--- START ---
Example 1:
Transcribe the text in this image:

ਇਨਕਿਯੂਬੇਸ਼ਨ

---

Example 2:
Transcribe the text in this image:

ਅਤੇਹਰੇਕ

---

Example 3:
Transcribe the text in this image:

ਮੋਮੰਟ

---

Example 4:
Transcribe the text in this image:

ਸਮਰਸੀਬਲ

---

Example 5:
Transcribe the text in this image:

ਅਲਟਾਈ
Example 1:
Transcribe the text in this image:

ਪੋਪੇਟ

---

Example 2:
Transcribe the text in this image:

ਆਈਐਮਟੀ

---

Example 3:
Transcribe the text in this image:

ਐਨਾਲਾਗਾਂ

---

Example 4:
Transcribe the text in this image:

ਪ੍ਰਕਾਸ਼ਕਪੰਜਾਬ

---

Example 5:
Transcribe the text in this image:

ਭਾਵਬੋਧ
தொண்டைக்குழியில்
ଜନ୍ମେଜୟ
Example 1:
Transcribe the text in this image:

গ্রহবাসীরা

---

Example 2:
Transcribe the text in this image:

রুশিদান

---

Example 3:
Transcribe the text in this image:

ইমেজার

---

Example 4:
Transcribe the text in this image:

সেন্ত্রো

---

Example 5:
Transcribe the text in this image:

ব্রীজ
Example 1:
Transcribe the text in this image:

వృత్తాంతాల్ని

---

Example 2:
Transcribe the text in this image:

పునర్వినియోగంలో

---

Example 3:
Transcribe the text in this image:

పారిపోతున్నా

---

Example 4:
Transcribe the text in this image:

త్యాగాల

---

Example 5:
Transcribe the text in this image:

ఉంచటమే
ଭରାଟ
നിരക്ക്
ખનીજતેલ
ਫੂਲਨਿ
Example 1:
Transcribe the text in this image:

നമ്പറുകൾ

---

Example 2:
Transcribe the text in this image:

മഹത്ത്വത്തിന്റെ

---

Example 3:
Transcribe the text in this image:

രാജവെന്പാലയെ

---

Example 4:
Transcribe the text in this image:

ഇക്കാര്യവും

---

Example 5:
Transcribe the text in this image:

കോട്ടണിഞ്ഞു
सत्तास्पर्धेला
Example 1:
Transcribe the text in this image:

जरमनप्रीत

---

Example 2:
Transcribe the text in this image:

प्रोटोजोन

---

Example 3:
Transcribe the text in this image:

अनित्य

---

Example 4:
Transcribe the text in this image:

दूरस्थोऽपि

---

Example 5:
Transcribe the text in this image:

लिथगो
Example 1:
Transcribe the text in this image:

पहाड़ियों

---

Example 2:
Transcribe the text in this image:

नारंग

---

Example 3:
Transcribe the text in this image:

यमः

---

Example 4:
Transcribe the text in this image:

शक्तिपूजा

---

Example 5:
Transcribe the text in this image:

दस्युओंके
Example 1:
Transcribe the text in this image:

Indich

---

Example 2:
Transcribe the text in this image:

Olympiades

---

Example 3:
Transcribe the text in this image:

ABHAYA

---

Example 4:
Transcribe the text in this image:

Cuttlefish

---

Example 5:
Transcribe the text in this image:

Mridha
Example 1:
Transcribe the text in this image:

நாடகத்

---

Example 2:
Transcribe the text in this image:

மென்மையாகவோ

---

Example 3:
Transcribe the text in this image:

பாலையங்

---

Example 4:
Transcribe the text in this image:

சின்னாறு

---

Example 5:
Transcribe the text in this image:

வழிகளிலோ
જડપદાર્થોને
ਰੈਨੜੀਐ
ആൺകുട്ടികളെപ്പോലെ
--- END ---
Each record must appear again, word for word.

§ **Task solution**
Example 1:
Transcribe the text in this image:

ਇਨਕਿਯੂਬੇਸ਼ਨ

---

Example 2:
Transcribe the text in this image:

ਅਤੇਹਰੇਕ

---

Example 3:
Transcribe the text in this image:

ਮੋਮੰਟ

---

Example 4:
Transcribe the text in this image:

ਸਮਰਸੀਬਲ

---

Example 5:
Transcribe the text in this image:

ਅਲਟਾਈ
Example 1:
Transcribe the text in this image:

ਪੋਪੇਟ

---

Example 2:
Transcribe the text in this image:

ਆਈਐਮਟੀ

---

Example 3:
Transcribe the text in this image:

ਐਨਾਲਾਗਾਂ

---

Example 4:
Transcribe the text in this image:

ਪ੍ਰਕਾਸ਼ਕਪੰਜਾਬ

---

Example 5:
Transcribe the text in this image:

ਭਾਵਬੋਧ
தொண்டைக்குழியில்
ଜନ୍ମେଜୟ
Example 1:
Transcribe the text in this image:

গ্রহবাসীরা

---

Example 2:
Transcribe the text in this image:

রুশিদান

---

Example 3:
Transcribe the text in this image:

ইমেজার

---

Example 4:
Transcribe the text in this image:

সেন্ত্রো

---

Example 5:
Transcribe the text in this image:

ব্রীজ
Example 1:
Transcribe the text in this image:

వృత్తాంతాల్ని

---

Example 2:
Transcribe the text in this image:

పునర్వినియోగంలో

---

Example 3:
Transcribe the text in this image:

పారిపోతున్నా

---

Example 4:
Transcribe the text in this image:

త్యాగాల

---

Example 5:
Transcribe the text in this image:

ఉంచటమే
ଭରାଟ
നിരക്ക്
ખનીજતેલ
ਫੂਲਨਿ
Example 1:
Transcribe the text in this image:

നമ്പറുകൾ

---

Example 2:
Transcribe the text in this image:

മഹത്ത്വത്തിന്റെ

---

Example 3:
Transcribe the text in this image:

രാജവെന്പാലയെ

---

Example 4:
Transcribe the text in this image:

ഇക്കാര്യവും

---

Example 5:
Transcribe the text in this image:

കോട്ടണിഞ്ഞു
सत्तास्पर्धेला
Example 1:
Transcribe the text in this image:

जरमनप्रीत

---

Example 2:
Transcribe the text in this image:

प्रोटोजोन

---

Example 3:
Transcribe the text in this image:

अनित्य

---

Example 4:
Transcribe the text in this image:

दूरस्थोऽपि

---

Example 5:
Transcribe the text in this image:

लिथगो
Example 1:
Transcribe the text in this image:

पहाड़ियों

---

Example 2:
Transcribe the text in this image:

नारंग

---

Example 3:
Transcribe the text in this image:

यमः

---

Example 4:
Transcribe the text in this image:

शक्तिपूजा

---

Example 5:
Transcribe the text in this image:

दस्युओंके
Example 1:
Transcribe the text in this image:

Indich

---

Example 2:
Transcribe the text in this image:

Olympiades

---

Example 3:
Transcribe the text in this image:

ABHAYA

---

Example 4:
Transcribe the text in this image:

Cuttlefish

---

Example 5:
Transcribe the text in this image:

Mridha
Example 1:
Transcribe the text in this image:

நாடகத்

---

Example 2:
Transcribe the text in this image:

மென்மையாகவோ

---

Example 3:
Transcribe the text in this image:

பாலையங்

---

Example 4:
Transcribe the text in this image:

சின்னாறு

---

Example 5:
Transcribe the text in this image:

வழிகளிலோ
જડપદાર્થોને
ਰੈਨੜੀਐ
ആൺകുട്ടികളെപ്പോലെ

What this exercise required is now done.